The privilege of quick cash can come at a price
Banks are not always being explicit to customers over just how much they charge for using rivals' cashpoint machines
Sunday 06 October 1996
But cardholders should beware. Sometimes using these machines involves charges. But the banks are not always very good at highlighting these costs - it is highly unlikely, for example, that a cashpoint machine will give warning. Customers may only realise they have been charged when they get their next bank statements.
Typically under the new sharing arrangements banks have to pay when customers use the withdrawal facilities of other banks' cashpoints (called automatic teller machines or ATMs), and sometimes the charge is passed on. But the complex nature of sharing arrangements means that it is often difficult to fathom whether you will be charged for using a machine.
Customers of Alliance & Leicester (or its Girobank subsidiary), for example, do not pay for cash withdrawals on the Plus network either abroad or in Britain. Barclays Bank is a member of the Plus network, so an Alliance & Leicester customer might assume that they could make withdrawals from Barclays' cashpoints free of charge. But where an Alliance & Leicester customer's Plus card is used on a machine in the UK that is also part of the Visa network it will always be treated as a Visa transaction, leading to a 1.5 per cent transaction charge.
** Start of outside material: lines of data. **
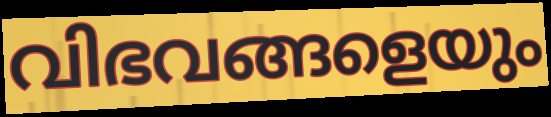
വിഭവങ്ങളെയും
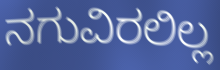
ನಗುವಿರಲಿಲ್ಲ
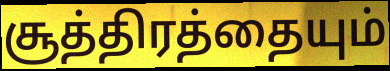
சூத்திரத்தையும்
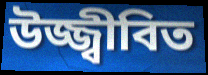
উজ্জ্বীবিত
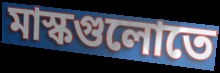
মাস্কগুলোতে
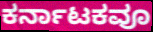
ಕರ್ನಾಟಕವೂ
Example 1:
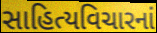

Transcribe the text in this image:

સાહિત્યવિચારનાં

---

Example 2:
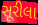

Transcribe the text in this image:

સૂરીલા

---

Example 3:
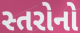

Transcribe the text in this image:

સ્તરોનો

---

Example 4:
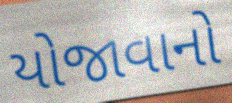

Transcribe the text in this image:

યોજાવાનો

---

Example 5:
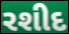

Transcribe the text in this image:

રશીદ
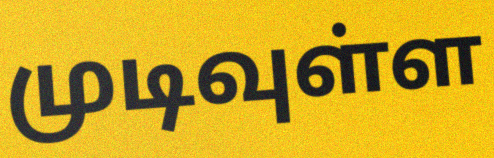
முடிவுள்ள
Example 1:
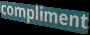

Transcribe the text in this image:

compliment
ATMs abroad that are part of both the Visa and Plus networks are only free to Alliance & Leicester customers if the machine happens to route transactions through the Plus system, and there is no obvious way of the user knowing that.
"We tell our customers there may normally be a charge, but not always," said a spokes-man at A&L. He admitted that it was very difficult for a customer to know if a charge would be made for using any particular cash machine abroad that is a member of both networks.
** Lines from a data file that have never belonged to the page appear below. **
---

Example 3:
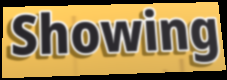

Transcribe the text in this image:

Showing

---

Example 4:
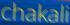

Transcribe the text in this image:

chakali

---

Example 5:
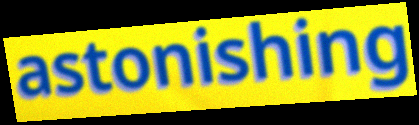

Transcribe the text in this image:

astonishing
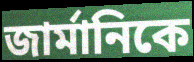
জার্মানিকে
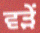
ਵੜੇਂ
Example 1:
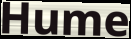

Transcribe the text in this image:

Hume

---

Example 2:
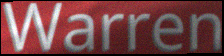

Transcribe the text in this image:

Warren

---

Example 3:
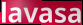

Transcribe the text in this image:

lavasa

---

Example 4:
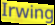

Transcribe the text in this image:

Irwing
Typically warnings for customers about charges for using other banks' cash machines will comprise little more than a brief note sent out with a statement or a sign in a branch. The Co-operative Bank, for example, recently notified customers on the bottom of account statements that it would now cost 2 per cent, or a minimum of pounds 2, to use Visa or Plus cash machines, unless the machine was also part of the Link network.
Whether there is a charge can also depend on what type of account a customer has. Abbey National has just entered an ATM sharing arrangement with Midland Bank that will usually allow customers of either to use the other's cashpoints free. But Abbey customers who only hold a savings account will be charged for making withdrawals from either an Abbey or a Midland machine.
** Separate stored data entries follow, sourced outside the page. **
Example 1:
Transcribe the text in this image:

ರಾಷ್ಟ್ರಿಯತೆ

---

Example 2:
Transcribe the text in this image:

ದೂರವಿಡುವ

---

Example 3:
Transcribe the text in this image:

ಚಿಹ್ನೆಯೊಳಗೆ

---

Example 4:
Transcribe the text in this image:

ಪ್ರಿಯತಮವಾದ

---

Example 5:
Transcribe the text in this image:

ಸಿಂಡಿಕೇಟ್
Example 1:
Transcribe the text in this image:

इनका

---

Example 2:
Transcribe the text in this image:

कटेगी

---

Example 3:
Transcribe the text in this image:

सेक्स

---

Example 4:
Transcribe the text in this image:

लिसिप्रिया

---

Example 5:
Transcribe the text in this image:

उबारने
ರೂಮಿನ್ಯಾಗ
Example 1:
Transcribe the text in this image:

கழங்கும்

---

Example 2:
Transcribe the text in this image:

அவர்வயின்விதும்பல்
The Halifax is about to announce its own ATM sharing arrangement with Midland but has not yet decided whether to pass on any charge for the service to its customers.
There are three main card-sharing arrangements in Britain. The Link network, which comprises the building societies and the Co-op and TSB banks, allows shared use of machines but in some cases there will be a charge. Customers also have access to the Plus network overseas, and may not be charged for using these machines. Link says it is about to announce an important expansion in its membership.
The Mint network combines Midland, NatWest and TSB cashpoints. Customers of these banks can use any machines in the network for free. Then there is the 4 Banks arrangement, which allows Barclays, Lloyds, the Royal Bank of Scotland and the Bank of Scotland customers to use each others' machines free. Lloyds and TSB customers can also enjoy free use of each others' machines since the two banks merged.
Other networks are primarily for people travelling abroad and will normally, though not always, mean a fee for use. These are Visa, Plus, MasterCard and Cirrus. Before going abroad, it is sensible to check with the card issuer what charges and what exchange rates apply, and what the daily maximum is for withdrawals.
It might be considered outrageous that the cashpoints themselves do not tell customers, either by a fixed sign or a screen message, what charges they are incurring. The banks say this is technically difficult, because it is up to the customer's bank to decide what, if any, charge is passed on. However, some admit it is not to their commercial advantage to point out that a charge will be made.
Banks are now acutely aware of the cost of their branch networks, and where they are keeping branches open they are keen to maximise use of them. Indeed, this commercial impetus is behind the growing number of cashpoint-sharing agreements that will be announced in the coming weeks and months.
Unfortunately, however, the arrangements can also be so complex and change so frequently that customers may well find that even bank staff do not understand them.